Na disputa entre Césares (Peluzzo e Batisti), prevaleu a versão das liberdades humanas, dos tratados internacionais, dos princípios republicanos e democráticos, da soberania do Estado nacional, e da autonomia de cada um dos poderes da República.

A extradição é ato discricionário do Presidente da República, porque nitidamente um ato político. A incompreensão do Cezar de cá – o mesmo que propôs o terceiro pacto republicano ao assumir a cadeira de Presidente do STF – de que o seu nome não o torna imperador entre nós, se fez ver quando, mesmo vencido, não se convenceu da autonomia que tinha o Presidente da República em decidir (e neste caso o governo brasileiro o fez tecnicamente) pela não extradição de Cesare Batisti.

Este mesmo Cezar daqui que, em companhia de alguns de seus pares, recentemente reafirmou a validade da Lei de auto-anistia aos torturadores brasileiros durante o período do regime militar, queria fazer valer também os indevidos processos penais e a superação das regras dos tratados internacionais à opressão dos movimentos contrários às liberdades humanas e a um regime democrático em país estrangeiro.

Acontece que o Cezar daqui não compõe sozinho o órgão jurisdicional que representa como seu Presidente. Além de outros nomes imperiais e reais, como Marco Aurélio, Augusto (em Carlos Ayres Brito), Ricardo (Lewandowski), tem também nomes comuns como de Benedito (Joaquim Barbosa), de Josés (Celso de Melo e Antônio DiasToffoli – ainda que abstidos na votação), de Carmen (Lúcia), de Luiz (Fux), todos com iguais poderes de decidir conforme os ditames da República Democrática do Brasil. É certo que Gilmar e Ellen o acompanharam na sua decisão.

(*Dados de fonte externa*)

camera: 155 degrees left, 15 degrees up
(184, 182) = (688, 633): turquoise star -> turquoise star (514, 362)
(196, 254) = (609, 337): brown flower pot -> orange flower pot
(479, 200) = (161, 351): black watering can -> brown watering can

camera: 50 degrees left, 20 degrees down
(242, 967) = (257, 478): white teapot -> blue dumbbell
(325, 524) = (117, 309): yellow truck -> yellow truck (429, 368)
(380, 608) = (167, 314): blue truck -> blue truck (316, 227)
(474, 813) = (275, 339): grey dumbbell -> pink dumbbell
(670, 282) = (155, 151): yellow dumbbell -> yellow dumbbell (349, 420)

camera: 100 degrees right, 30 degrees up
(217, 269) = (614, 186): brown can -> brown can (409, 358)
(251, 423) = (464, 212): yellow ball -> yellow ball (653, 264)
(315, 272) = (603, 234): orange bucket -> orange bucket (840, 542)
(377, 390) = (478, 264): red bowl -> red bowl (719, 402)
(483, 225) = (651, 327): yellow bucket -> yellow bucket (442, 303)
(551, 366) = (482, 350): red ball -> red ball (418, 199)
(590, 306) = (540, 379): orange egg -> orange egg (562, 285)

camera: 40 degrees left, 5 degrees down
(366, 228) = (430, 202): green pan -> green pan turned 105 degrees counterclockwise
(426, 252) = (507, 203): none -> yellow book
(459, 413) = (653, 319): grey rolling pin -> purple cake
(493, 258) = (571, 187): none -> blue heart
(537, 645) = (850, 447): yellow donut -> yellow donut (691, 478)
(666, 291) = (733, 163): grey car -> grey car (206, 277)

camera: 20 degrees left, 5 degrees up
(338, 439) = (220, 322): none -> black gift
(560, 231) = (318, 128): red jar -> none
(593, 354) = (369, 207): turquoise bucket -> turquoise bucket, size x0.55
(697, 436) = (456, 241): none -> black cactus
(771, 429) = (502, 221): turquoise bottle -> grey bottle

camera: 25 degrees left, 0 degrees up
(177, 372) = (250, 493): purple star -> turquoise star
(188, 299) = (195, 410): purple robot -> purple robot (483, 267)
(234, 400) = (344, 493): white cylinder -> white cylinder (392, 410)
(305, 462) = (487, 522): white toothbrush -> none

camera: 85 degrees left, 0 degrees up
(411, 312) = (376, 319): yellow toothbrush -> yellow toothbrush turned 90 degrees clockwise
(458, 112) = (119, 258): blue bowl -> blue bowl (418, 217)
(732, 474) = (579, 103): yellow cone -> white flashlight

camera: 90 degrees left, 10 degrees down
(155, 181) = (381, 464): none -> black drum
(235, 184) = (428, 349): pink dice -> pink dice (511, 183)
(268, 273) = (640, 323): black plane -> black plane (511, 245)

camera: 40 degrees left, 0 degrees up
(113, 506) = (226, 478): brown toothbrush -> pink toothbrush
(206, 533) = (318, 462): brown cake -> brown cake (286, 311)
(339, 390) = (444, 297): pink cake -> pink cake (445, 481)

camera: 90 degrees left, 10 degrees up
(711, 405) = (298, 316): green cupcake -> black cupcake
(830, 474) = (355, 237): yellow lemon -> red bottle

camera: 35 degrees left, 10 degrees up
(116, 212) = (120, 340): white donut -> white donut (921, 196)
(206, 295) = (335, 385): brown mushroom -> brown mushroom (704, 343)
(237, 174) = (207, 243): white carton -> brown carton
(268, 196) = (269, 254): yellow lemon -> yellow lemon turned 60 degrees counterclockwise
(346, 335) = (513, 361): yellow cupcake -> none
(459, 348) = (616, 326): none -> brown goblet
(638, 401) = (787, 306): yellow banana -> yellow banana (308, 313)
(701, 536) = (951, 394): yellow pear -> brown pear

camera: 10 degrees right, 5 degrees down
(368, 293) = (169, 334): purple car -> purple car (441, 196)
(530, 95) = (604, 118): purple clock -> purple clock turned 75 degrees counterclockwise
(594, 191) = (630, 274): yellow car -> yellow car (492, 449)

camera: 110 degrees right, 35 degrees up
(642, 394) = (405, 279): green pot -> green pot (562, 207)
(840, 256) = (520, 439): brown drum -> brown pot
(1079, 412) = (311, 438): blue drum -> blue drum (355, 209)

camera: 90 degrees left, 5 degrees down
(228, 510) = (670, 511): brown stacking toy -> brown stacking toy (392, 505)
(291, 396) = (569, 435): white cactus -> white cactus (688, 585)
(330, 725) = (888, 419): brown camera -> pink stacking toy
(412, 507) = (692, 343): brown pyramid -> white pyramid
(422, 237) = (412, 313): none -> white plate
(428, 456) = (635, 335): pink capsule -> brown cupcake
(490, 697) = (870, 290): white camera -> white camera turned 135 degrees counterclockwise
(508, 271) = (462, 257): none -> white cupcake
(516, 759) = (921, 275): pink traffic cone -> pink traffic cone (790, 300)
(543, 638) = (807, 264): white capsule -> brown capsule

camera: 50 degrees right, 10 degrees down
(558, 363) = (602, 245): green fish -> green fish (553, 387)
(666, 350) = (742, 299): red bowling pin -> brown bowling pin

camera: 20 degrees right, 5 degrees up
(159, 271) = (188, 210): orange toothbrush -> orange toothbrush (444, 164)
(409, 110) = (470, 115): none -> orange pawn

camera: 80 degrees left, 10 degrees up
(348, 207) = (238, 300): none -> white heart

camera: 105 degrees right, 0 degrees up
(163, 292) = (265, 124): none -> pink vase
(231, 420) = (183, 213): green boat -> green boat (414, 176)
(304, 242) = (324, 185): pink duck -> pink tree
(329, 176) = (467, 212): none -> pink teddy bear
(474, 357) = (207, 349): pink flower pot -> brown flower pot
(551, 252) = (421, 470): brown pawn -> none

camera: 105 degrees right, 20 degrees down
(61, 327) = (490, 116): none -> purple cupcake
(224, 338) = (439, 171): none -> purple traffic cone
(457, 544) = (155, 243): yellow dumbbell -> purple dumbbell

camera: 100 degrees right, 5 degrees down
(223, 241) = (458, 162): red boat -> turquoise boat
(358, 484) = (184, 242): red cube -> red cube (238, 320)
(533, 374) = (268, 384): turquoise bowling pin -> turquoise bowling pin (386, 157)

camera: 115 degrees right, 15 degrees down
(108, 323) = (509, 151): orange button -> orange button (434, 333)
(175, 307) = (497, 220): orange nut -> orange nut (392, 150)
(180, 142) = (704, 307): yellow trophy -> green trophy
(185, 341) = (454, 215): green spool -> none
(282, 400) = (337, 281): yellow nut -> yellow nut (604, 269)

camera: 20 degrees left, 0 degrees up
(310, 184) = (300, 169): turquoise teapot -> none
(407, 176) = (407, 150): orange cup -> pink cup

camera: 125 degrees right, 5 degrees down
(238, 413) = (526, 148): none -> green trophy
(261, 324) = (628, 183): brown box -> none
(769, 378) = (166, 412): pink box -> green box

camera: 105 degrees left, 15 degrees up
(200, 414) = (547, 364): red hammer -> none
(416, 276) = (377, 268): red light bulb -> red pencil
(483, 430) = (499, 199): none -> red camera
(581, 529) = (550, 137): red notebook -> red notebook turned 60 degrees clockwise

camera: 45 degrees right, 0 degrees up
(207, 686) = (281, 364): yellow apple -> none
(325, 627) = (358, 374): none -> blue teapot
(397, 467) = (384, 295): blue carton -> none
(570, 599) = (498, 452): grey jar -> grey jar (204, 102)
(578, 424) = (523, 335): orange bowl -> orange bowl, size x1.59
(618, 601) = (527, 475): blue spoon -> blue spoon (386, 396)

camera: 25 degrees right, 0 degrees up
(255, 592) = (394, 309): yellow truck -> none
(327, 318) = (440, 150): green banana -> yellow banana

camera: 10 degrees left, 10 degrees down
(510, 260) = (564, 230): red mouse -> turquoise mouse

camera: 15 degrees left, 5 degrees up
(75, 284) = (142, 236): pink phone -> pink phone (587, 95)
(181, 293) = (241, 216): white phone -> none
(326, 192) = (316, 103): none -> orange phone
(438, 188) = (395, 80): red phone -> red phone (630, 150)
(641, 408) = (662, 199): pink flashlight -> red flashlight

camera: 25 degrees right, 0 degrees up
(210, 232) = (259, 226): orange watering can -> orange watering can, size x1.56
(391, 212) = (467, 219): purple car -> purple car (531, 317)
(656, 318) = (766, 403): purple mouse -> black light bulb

E assim, no dia 08/06/2011 o STF marcou a história. Afirmou para todo mundo a nossa soberania, a prevalência dos princípios republicanos e respeito às atribuições de cada um dos seus poderes, e reafirmou que a nação brasileira prima pela observância aos direitos humanos regidos nos tratados internacionais (e não o inverso, como se quis assentar nos votos da minoria vencida).

Nisso, a maioria dos ministros fizeram ouvidos moucos aos frágeis argumentos de sua Excelência o Ministro Gilmar Mendes (Relator do processo em discussão) de que a não extradição de Cesare Batisti macularia a pretensão brasileira a uma vaga no Conselho de Segurança da ONU. Também pudera, este argumento é tão falacioso quanto qualquer eventual promessa dos atuais integrantes permanentes deste Conselho de Segurança em ceder parcela de seus poderes absolutos nesta ordem internacional. Talvez seja com esta ideia de democracia que tenha se inspirado o Relator.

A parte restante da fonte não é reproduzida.